Rainer Maria Rilke ( 1875-Praga- Imperio Austro-Hungaro-1926 - Val-Mont- Suiza) fue un poeta que intento llevar una vida sin concesiones. Escribio una serie de cartas dirijidas a un poeta novel verdadero o ficticio, que a su vez representan una declaración de principios aguda y honesta. Aqui va la primera de esas cartas.
París, a 17 de febrero de 1903
Muy distinguido
señor:
Hace sólo pocos
días que me alcanzó su carta, por cuya grande y afectuosa confianza quiero
darle las gracias. Sabré apenas hacer algo más. No puedo entrar en minuciosas
consideraciones sobre la índole de sus versos, porque me es del todo ajena
cualquier intención de crítica. Y es que, para tomar contacto con una obra de
arte, nada, en efecto, resulta menos acertado que el lenguaje crítico, en el
cual todo se reduce siempre a unos equívocos más o menos felices.
Las cosas no son
todas tan comprensibles ni tan fáciles de expresar como generalmente se nos
quisiera hacer creer. La mayor parte de los acontecimientos son
inexpresables; suceden dentro de un recinto que nunca holló palabra alguna. Y
más inexpresables que cualquier otra cosa son las obras de arte: seres llenos
de misterio, cuya vida, junto a la nuestra que pasa y muere, perdura.
Dicho esto, sólo
queda por añadir que sus versos no tienen aún carácter propio, pero sí unos
brotes quedos y recatados que despuntan ya, iniciando algo personal. Donde
más claramente lo percibo es en el último poema: "Mi alma". Ahí hay
algo propio que ansía manifestarse; anhelando cobrar voz y forma y melodía. Y
en los bellos versos "A Leopardi" parece brotar cierta afinidad con
ese hombre tan grande, tan solitario. Aun así, sus poemas no son todavía nada
original, nada independiente. No lo es tampoco el último, ni el que dedica a
Leopardi. La bondadosa carta que los acompaña no deja de explicarme algunas
deficiencias que percibí al leer sus versos, sin que, con todo, pudiera
señalarlas, dando a cada una el nombre que le corresponda.

-=-=-=-=-

QUÉ SE PIDE
Traduce al inglés la siguiente oración de la carta de Rilke: «Las cosas no son todas tan comprensibles ni tan fáciles de expresar como generalmente se nos quisiera hacer creer».

DATOS PROPORCIONADOS

-=-=-=-=-

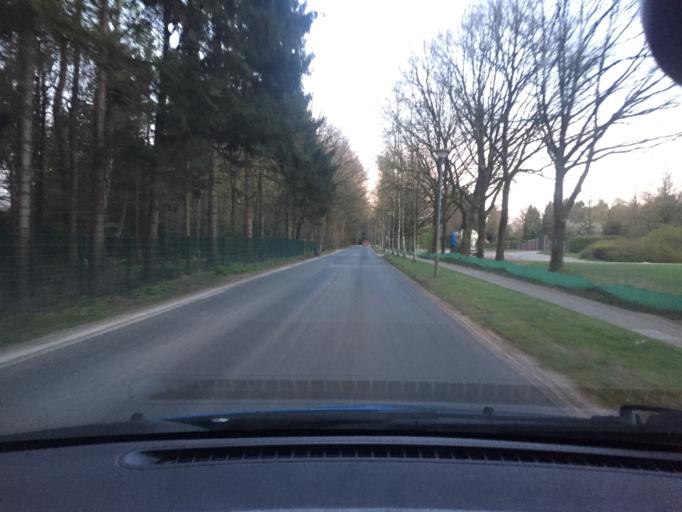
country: DE
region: Lower Saxony
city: Buchholz in der Nordheide
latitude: 53.3055
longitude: 9.8691
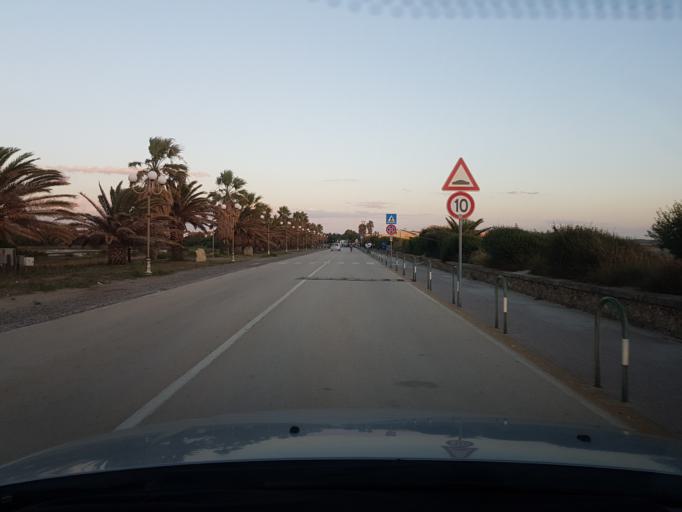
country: IT
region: Sardinia
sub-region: Provincia di Oristano
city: Riola Sardo
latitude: 40.0301
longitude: 8.4059
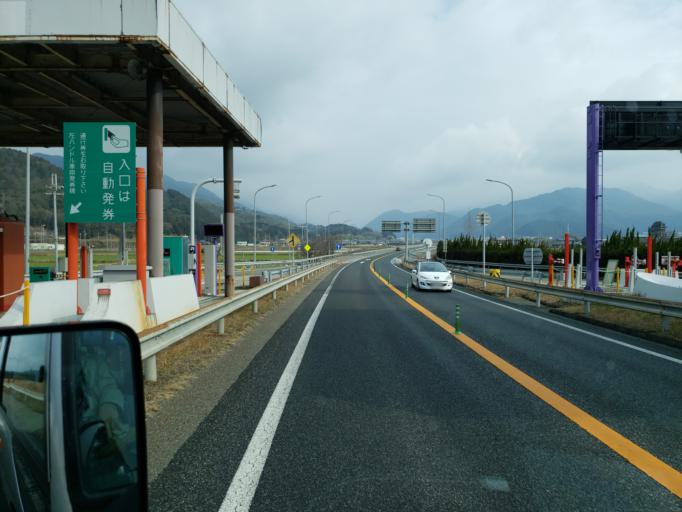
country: JP
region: Hyogo
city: Yamazakicho-nakabirose
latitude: 35.0589
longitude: 134.7640
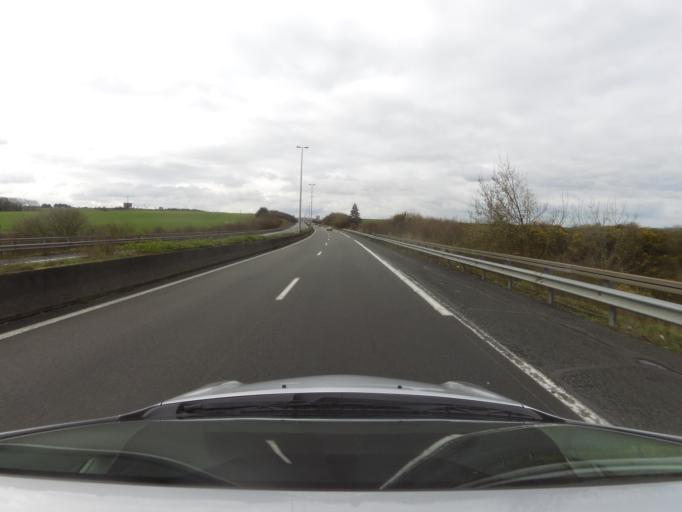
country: FR
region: Nord-Pas-de-Calais
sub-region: Departement du Pas-de-Calais
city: Marquise
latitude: 50.8330
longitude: 1.7034
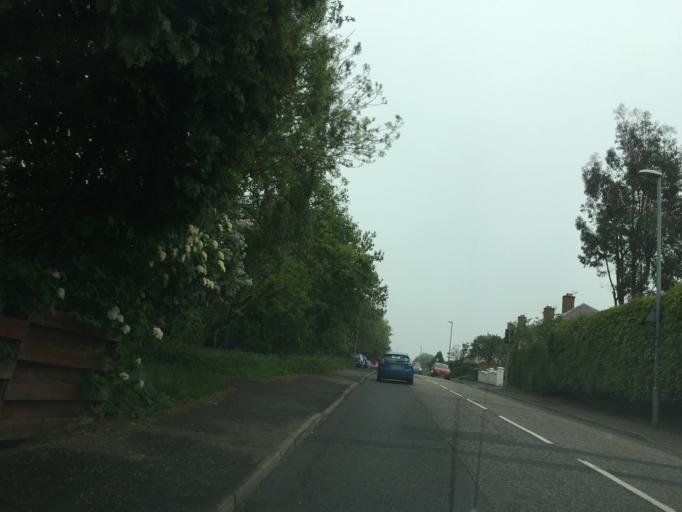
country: GB
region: Scotland
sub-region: Midlothian
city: Penicuik
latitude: 55.8463
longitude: -3.1925
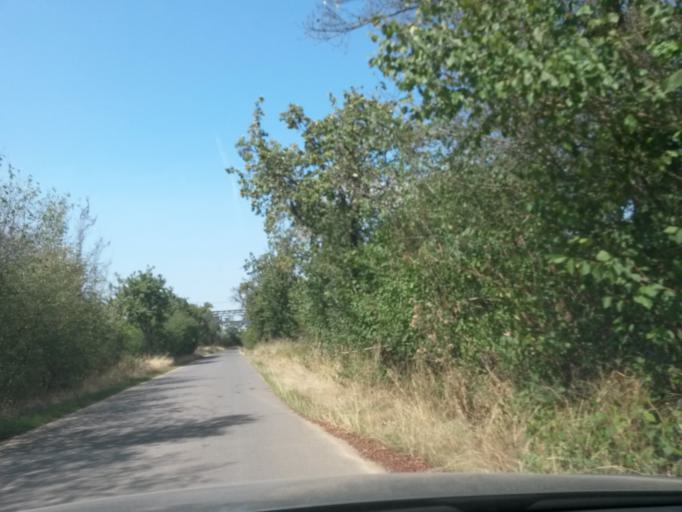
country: DE
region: Saxony-Anhalt
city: Jerichow
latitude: 52.3946
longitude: 11.9880
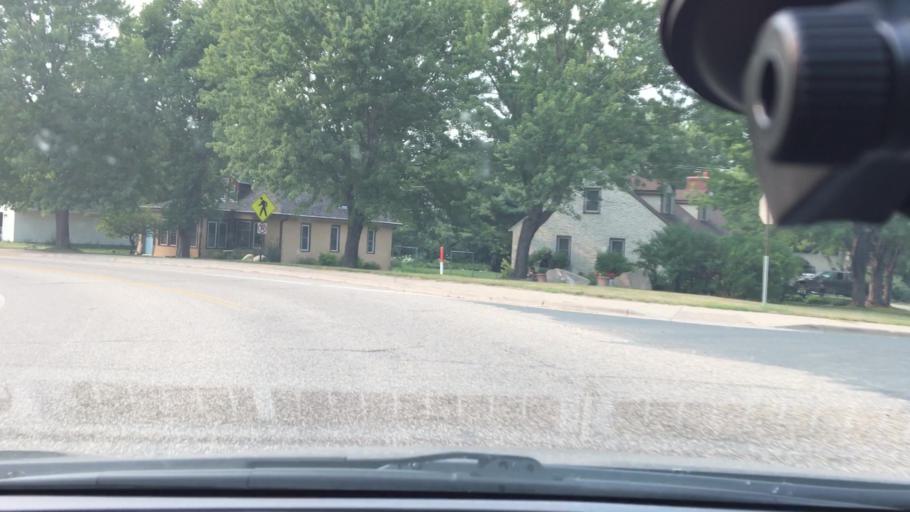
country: US
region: Minnesota
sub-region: Hennepin County
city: Dayton
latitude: 45.2440
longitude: -93.5152
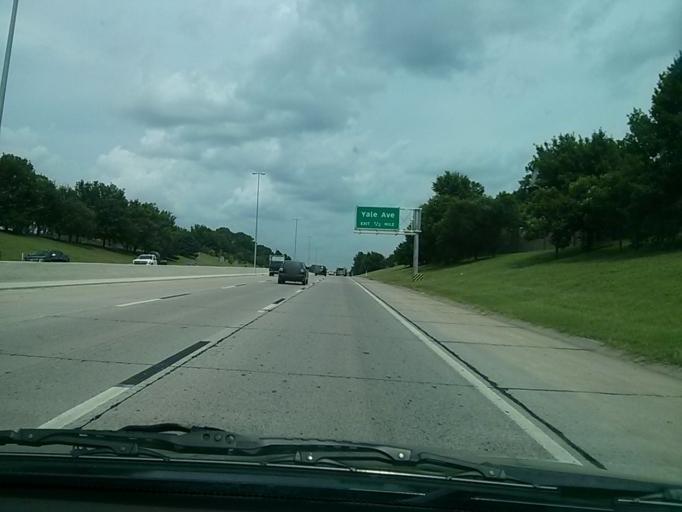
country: US
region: Oklahoma
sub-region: Tulsa County
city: Jenks
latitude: 36.0252
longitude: -95.9367
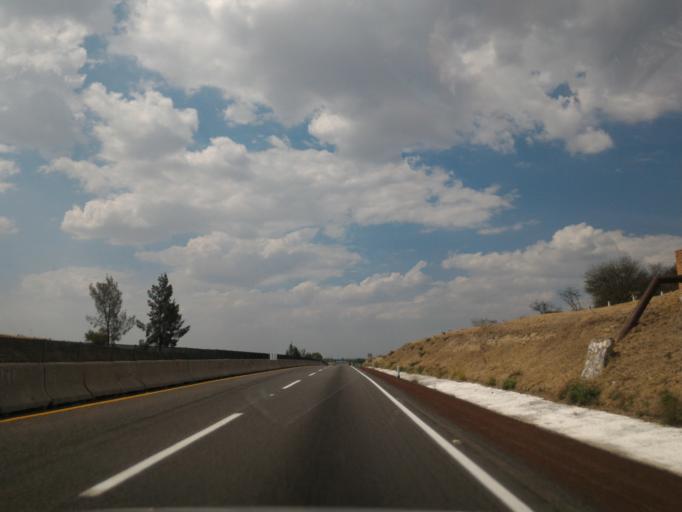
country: MX
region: Jalisco
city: Encarnacion de Diaz
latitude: 21.5713
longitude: -102.2744
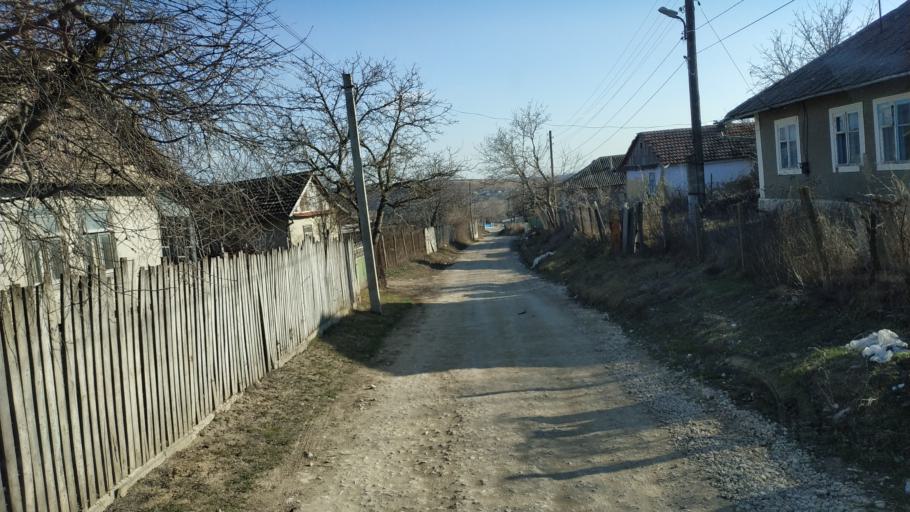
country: MD
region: Hincesti
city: Hincesti
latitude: 46.7325
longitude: 28.5124
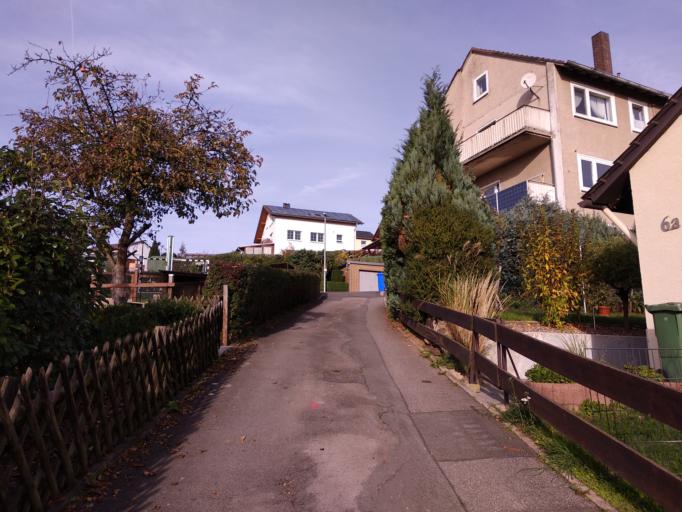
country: DE
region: North Rhine-Westphalia
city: Beverungen
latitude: 51.6740
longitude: 9.3707
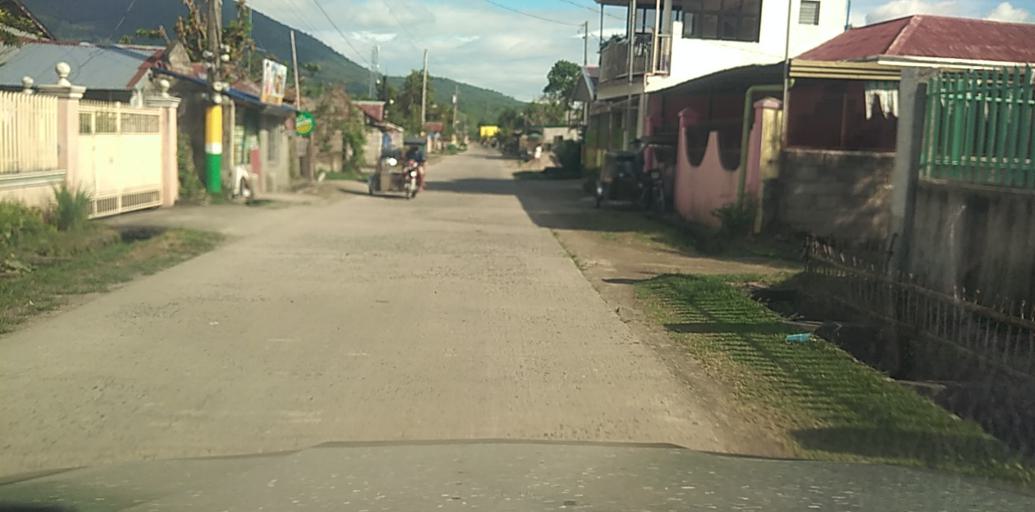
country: PH
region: Central Luzon
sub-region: Province of Pampanga
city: Buensuseso
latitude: 15.1919
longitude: 120.6863
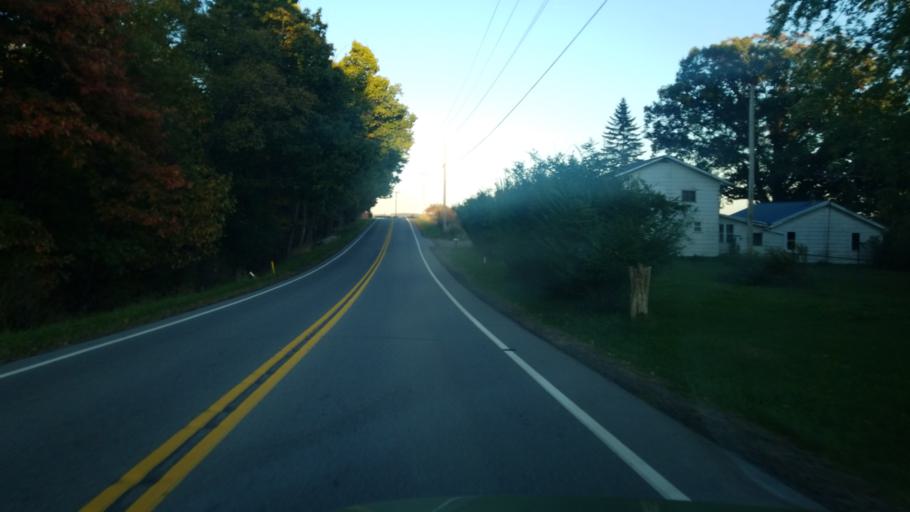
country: US
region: Pennsylvania
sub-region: Jefferson County
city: Reynoldsville
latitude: 41.0645
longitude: -78.9218
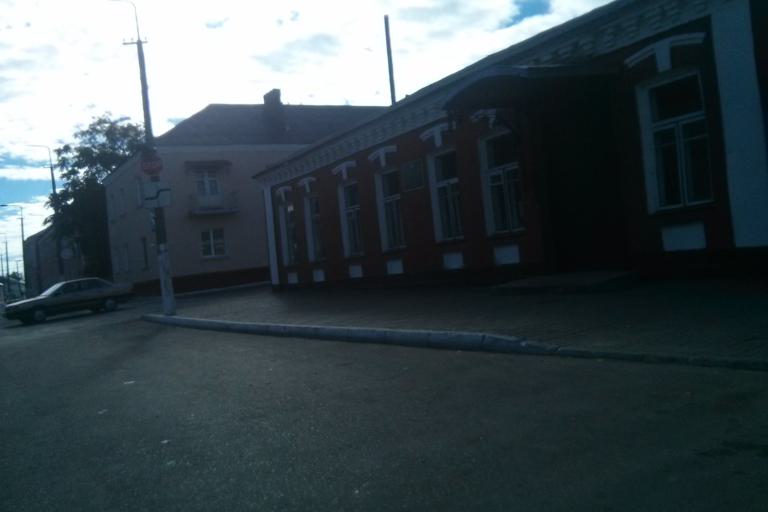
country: BY
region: Minsk
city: Chervyen'
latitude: 53.7142
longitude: 28.4160
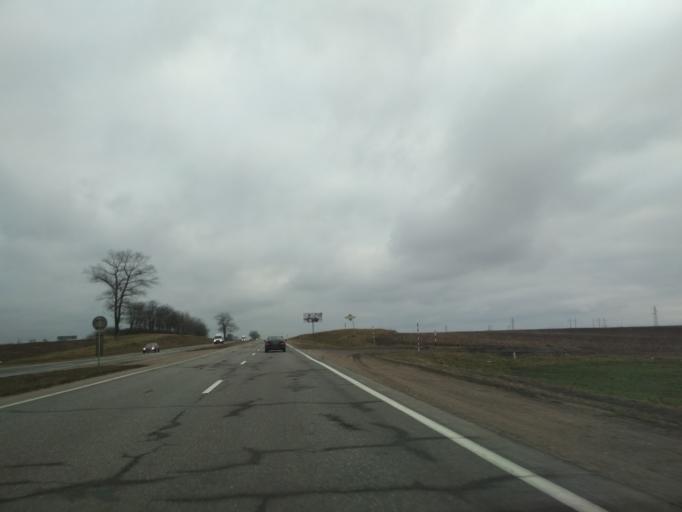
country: BY
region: Minsk
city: Dukora
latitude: 53.6880
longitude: 27.9088
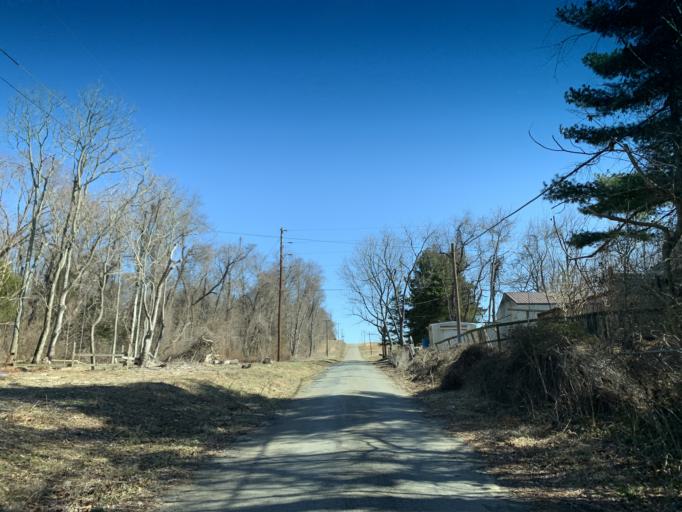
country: US
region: Maryland
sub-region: Cecil County
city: Charlestown
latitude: 39.4473
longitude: -75.9740
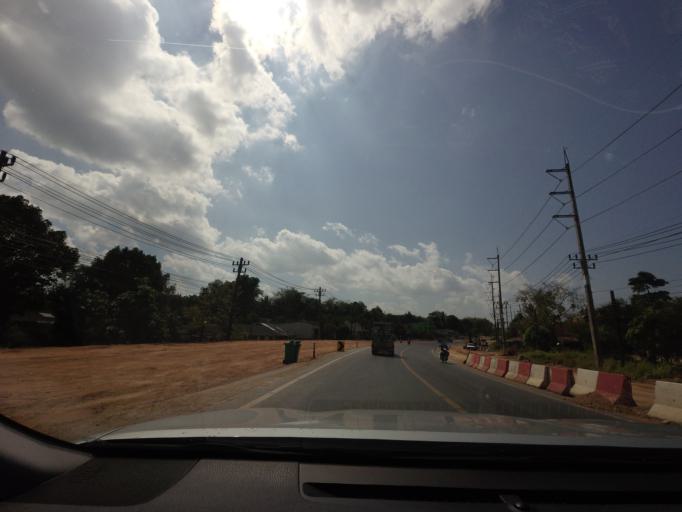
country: TH
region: Phangnga
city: Ban Khao Lak
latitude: 8.7020
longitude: 98.2584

-=-=-=-=-

RESULTADO OBTENIDO
Things are not all as comprehensible or as easy to express as we would generally be led to believe.